На входе в бомбоубежище пахнет гарью. Лестница, ведущая вниз, завалена обломками бетонных плит. От гермоворот остался металлический косяк, впаянный в бетонную толщу. Остальной металл из убежища № 9 саратовского авиазавода — одного из крупнейших в регионе сооружений гражданской обороны — давно выпилили и сдали в чермет.
Территория над бомбоубежищем
Через шахты грузового лифта вниз проникает достаточно света. Видны кучи битого кирпича. При строительстве новых микрорайонов на месте завода убежище пытались разрушить или переделать в подземный паркинг. Но полутораметровые стены, рассчитанные на прямое попадание бомбы, не поддались.
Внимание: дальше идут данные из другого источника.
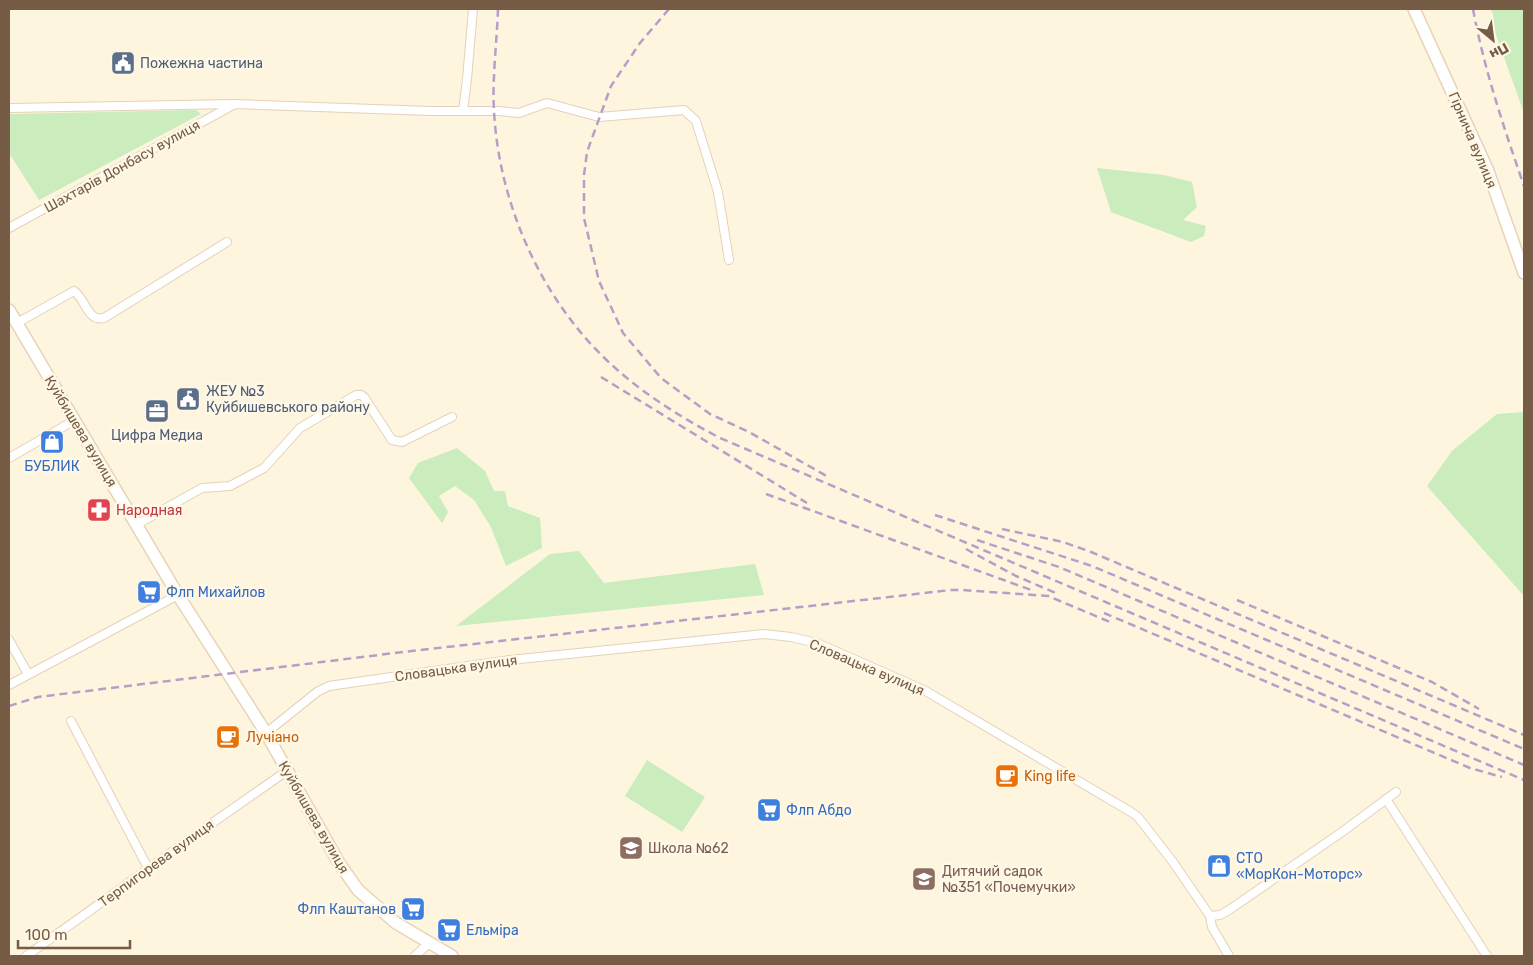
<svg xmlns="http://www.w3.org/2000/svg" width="1533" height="965" viewBox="0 0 1533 965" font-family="Rubik,sans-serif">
  <rect width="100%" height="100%" fill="#fef5df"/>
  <g fill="#cbecbd">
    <polygon points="1491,9 1524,9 1524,113 1495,32"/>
    <polygon points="196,110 201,114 39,200 9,153 9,114"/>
    <polygon points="1097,168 1164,175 1192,182 1197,207 1183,220 1206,226 1204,236 1191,242 1111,212"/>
    <polygon points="1524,412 1524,596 1427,486 1452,451 1497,414"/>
    <polygon points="457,448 485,471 494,491 505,491 508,506 540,518 542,548 506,566 491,527 474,500 455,486 439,496 448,512 442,523 409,478 418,463"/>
    <polygon points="579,551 604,583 755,564 764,595 456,626 550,554"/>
    <polygon points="647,760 705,797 682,832 625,796"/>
  </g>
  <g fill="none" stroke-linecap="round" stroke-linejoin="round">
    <defs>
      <g id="minor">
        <polyline points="9,108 235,104 430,111 499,111 519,113 547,103 599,117 684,110 696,121 718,192 729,260"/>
        <polyline points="463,111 467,79 473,9"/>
        <polyline points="9,228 233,105"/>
        <path d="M17 323 74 291C86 299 87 322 104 318L227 242"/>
        <polyline points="9,458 75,420"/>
        <polyline points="136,525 202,488 230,486 264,468 300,428 356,395 361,395 364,397 392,440 402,442 452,417"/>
        <polyline points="9,640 28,674"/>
        <polyline points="9,685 178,595"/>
        <polyline points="71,721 149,870"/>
        <polyline points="266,733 317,692 329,686 510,660 764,634 791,637 817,643 924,690 1131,812 1138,817 1173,862 1210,916 1212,927 1229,956"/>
        <polyline points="1386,799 1487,956"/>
        <polyline points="1210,916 1220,915 1229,910 1342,832 1396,792"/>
        <path d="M26 956C113 895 199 831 287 771"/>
        <polyline points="415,956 429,943"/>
      </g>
      <g id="secondary">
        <polyline points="1414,9 1488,171 1524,273"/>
        <polyline points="9,310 178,595 266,733 339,863 358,890 396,923 452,956"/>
      </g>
    </defs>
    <use href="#minor" stroke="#e3d2ba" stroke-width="10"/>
    <use href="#secondary" stroke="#e8d3b8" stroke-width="14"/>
    <use href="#minor" stroke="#fff" stroke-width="8"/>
    <use href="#secondary" stroke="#fff" stroke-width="11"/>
    <g stroke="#b89ec7" stroke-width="2.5" stroke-dasharray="8 5" stroke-linecap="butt">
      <path d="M498 9C497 41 492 79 494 111 499 206 543 303 613 366 645 395 682 418 720 438L1524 780"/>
      <polyline points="669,9 640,43 611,86 587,152 584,175 584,218 599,281 623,333 661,378 710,414 749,432 830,478"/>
      <path d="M1473 9C1484 69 1504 128 1524 186"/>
      <polyline points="601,377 807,503"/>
      <polyline points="766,494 1034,591"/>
      <polyline points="935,515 1092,566 1524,749"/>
      <polyline points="1002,529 1063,542 1091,552 1524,735"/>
      <polyline points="977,540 1059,567 1524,765"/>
      <polyline points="966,549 1016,576 1058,594"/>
      <polyline points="1237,600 1432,682 1479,709"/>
      <polyline points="1104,613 1470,768 1502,777"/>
      <polyline points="9,706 38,697 403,652 951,590 962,590 1048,596 1110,622"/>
    </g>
  </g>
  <defs>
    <symbol id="civic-square" viewBox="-11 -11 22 22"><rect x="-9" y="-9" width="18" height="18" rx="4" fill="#5c6f8a" stroke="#fff8e7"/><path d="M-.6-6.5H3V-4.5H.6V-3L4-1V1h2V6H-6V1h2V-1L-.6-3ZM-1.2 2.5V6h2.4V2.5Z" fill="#fff"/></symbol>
    <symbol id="office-square" viewBox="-11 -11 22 22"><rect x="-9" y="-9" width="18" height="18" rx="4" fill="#5c6f8a" stroke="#fff8e7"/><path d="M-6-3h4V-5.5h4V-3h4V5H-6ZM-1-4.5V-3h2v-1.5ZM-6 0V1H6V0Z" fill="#fff"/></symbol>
    <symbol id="shop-square" viewBox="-11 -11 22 22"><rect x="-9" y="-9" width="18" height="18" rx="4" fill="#3f7fe0" stroke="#fff8e7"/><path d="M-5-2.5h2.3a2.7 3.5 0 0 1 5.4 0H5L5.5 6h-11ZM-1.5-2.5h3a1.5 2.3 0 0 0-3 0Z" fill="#fff"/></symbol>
    <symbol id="pharmacy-square" viewBox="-11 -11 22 22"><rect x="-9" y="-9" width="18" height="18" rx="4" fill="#e0444e" stroke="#fff8e7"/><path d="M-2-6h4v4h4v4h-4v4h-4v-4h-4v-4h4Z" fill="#fff"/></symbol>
    <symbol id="supermarket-square" viewBox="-11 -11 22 22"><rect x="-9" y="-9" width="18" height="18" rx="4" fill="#3f7fe0" stroke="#fff8e7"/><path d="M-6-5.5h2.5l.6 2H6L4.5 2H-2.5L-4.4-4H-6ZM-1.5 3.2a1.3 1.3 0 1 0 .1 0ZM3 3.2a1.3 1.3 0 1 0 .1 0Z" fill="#fff"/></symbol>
    <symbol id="cafe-square" viewBox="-11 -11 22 22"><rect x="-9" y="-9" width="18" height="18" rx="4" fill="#e8710a" stroke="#fff8e7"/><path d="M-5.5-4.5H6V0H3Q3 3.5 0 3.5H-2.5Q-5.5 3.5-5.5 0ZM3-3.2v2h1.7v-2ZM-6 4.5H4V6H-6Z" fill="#fff"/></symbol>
    <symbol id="school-square" viewBox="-11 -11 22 22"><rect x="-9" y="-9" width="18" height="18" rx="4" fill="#8d6e63" stroke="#fff8e7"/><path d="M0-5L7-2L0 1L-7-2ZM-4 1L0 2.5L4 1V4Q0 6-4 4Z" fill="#fff"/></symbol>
  </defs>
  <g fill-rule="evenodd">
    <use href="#civic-square" x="109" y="49" width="28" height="28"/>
    <use href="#civic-square" x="174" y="385" width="28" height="28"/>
    <use href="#office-square" x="143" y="397" width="28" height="28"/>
    <use href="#shop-square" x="38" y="428" width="28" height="28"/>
    <use href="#pharmacy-square" x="85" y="496" width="28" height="28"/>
    <use href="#supermarket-square" x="135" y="578" width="28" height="28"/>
    <use href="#cafe-square" x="214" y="723" width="28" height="28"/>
    <use href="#cafe-square" x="993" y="762" width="28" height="28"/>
    <use href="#supermarket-square" x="755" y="796" width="28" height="28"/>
    <use href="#school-square" x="617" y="834" width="28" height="28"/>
    <use href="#shop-square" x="1205" y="852" width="28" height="28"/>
    <use href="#school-square" x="910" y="865" width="28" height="28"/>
    <use href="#supermarket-square" x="399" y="895" width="28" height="28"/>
    <use href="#supermarket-square" x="435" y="916" width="28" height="28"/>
  </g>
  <g text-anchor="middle" stroke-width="5" stroke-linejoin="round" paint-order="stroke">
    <g font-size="14" fill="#4e5e75" stroke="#fff8e7" text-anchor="start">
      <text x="140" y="68">Пожежна частина</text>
      <text x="206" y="396">ЖЕУ №3<tspan x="206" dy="16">Куйбишевського району</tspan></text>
      <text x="157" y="440" text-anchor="middle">Цифра Медиа</text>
    </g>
    <g font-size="14" fill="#765c45" stroke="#fff8e7">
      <text transform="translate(1473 140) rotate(67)" y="5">Гірнича вулиця</text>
      <text transform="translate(122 166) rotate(-29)" y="5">Шахтарів Донбасу вулиця</text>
      <text transform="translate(81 431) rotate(59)" y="5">Куйбишева вулиця</text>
      <text transform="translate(867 667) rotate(23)" y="5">Словацька вулиця</text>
      <text transform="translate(456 668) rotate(-8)" y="5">Словацька вулиця</text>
      <text transform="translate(314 817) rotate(60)" y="5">Куйбишева вулиця</text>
      <text transform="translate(156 863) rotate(-36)" y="5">Терпигорева вулиця</text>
    </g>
    <g font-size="14" fill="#366cbe" stroke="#fff8e7" text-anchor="start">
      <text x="52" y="471" text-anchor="middle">БУБЛИК</text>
      <text x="166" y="597">Флп Михайлов</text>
      <text x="786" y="815">Флп Абдо</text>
      <text x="1236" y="863">СТО<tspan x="1236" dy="16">«МорКон-Моторс»</tspan></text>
      <text x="396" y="914" text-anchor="end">Флп Каштанов</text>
      <text x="466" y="935">Ельміра</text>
    </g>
    <g font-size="14" fill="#be3a42" stroke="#fff8e7" text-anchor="start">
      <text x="116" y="515">Народная</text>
    </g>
    <g font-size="14" fill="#c56008" stroke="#fff8e7" text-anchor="start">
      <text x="246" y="742">Лучіано</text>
      <text x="1024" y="781">King life</text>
    </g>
    <g font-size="14" fill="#785e54" stroke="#fff8e7" text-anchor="start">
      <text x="648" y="853">Школа №62</text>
      <text x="942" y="876">Дитячий садок<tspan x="942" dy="16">№351 «Почемучки»</tspan></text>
    </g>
  </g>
  <rect width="1533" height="965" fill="none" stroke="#765c45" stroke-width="20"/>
  <g transform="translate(1493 40) rotate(151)" stroke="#fff8e7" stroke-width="4" paint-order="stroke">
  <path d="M0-4L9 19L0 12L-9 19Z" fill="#765c45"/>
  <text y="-8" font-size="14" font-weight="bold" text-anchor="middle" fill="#765c45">Пн</text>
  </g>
  <path d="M18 940v8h112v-8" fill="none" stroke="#765c45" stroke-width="2.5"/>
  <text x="25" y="940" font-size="15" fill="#765c45" stroke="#fff8e7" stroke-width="4" paint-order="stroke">100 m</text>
</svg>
Центральный коридор плотно исписан граффити, шифрами уличных игр и рекламой интернет-магазинов наркотиков. На полу — битые бутылки, черный пепел свежих костров. Объект давно известен и легко доступен даже для начинающих экстремалов.
Именно здесь 24 февраля 2020 года задержали двух школьников — 15-летнего Игоря Шустова и 14-летнего Евгения М. По версии ФСБ, подростки случайно нашли и хранили в этой заброшке обрез, который намеревались использовать для массового убийства детей. Спецслужба разослала по редакциям видео, в котором задержанные рассказывают, что незадолго до окончания учебного года в одну из майских суббот планировали расстрелять в школе 40 человек из соображений мести.
Следственный комитет возбудил уголовное дело о приготовлении к убийству двух и более лиц, совершенном группой по предварительному сговору. Дальнейших сообщений о расследовании не поступало. В новостях говорили только о ковиде. Город, прокляв «колумбайнеров» в соцсетях, быстро забыл о происшествии.
«Только не давай сдачи!»
Комната Игоря очень маленькая. Слева — диван, справа — стол. На столе — книги о Великой Отечественной и коллекционные солдатики. «Игорь с самого детства болеет армейской темой. У него даже тапки камуфляжные», — смеется мама подростка Наталья Ким.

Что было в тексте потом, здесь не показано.